I have been fooling around with logarithms and experimentally found a very strict inequality from above (which I haven't been able to improve further):
$$\ln n < H_{n-1}+\frac{1}{8(n-1)}+\frac{3}{8n}-\gamma \tag{1}$$
Here's the numerical check in Mathematica for $n=2 .. 2000$:
This is different from the usual asymptotic expansion of Harmonic numbers, and I'm not sure how to prove it. Any thoughts?
Maybe it's not true for larger $n$, so disproving it is also acceptable.
I would also like any sources for it, if it is already known (which I'm sure it is).
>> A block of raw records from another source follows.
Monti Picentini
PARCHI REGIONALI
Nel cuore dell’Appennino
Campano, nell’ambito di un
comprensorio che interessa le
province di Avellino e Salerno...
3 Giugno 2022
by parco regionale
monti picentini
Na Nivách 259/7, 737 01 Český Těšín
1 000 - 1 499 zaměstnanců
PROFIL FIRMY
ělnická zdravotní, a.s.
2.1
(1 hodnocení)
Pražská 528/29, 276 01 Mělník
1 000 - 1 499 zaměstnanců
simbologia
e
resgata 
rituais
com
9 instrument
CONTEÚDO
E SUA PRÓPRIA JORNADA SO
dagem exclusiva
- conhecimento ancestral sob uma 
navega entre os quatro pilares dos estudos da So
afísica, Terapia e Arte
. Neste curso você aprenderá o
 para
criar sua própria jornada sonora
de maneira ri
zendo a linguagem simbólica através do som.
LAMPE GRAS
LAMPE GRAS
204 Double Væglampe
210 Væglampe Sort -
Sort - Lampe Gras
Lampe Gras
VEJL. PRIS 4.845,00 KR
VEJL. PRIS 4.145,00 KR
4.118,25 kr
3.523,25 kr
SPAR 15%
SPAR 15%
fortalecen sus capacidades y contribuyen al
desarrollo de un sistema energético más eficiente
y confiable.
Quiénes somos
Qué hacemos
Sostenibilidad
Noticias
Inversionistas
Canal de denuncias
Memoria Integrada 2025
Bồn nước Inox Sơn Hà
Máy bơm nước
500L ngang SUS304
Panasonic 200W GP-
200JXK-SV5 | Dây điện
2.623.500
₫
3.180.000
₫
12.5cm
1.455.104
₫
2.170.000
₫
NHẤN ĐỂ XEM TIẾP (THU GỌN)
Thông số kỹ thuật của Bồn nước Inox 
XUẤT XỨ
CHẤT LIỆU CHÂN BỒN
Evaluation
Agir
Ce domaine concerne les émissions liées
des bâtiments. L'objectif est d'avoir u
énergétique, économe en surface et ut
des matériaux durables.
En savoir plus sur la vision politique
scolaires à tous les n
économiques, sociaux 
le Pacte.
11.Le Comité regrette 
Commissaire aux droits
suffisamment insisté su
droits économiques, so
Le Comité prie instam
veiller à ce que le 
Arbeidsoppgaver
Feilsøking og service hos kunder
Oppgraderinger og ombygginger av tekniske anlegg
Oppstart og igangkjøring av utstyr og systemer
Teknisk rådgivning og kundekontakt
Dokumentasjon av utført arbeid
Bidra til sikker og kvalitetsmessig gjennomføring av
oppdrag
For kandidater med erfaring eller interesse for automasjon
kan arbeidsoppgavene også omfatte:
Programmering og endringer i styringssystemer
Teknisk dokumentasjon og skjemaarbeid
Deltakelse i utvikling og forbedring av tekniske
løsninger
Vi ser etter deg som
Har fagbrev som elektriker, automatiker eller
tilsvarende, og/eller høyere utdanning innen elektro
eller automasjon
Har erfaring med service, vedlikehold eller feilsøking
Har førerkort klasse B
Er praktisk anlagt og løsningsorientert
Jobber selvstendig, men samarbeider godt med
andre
The usual asymptotics $$H_{n}\sim \ln {n}+\gamma +{\frac {1}{2n}}-\sum _{k=1}^{\infty }{\frac {B_{2k}}{2kn^{2k}}}=\ln {n}+\gamma +{\frac {1}{2n}}-{\frac {1}{12n^{2}}}+{\frac {1}{120n^{4}}}-\cdots$$
is of course better than (1), if we include the quadratic term, but worse if we only leave the linear term.
Mixing up those asymptotics up to the linear terms, I have found another inequality:
$$H_{n-1} < \frac{1}{2} ( \ln (n-1) + \ln n) +\frac{3}{16} \left( \frac{1}{n-1}-\frac{1}{n} \right) - \gamma \tag{2}$$
or:
$$H_{n-1} < \frac{1}{2} \ln n (n-1) +\frac{3}{16} \frac{1}{n(n-1)} - \gamma$$
Which is even more strict, and I bet difficult to prove.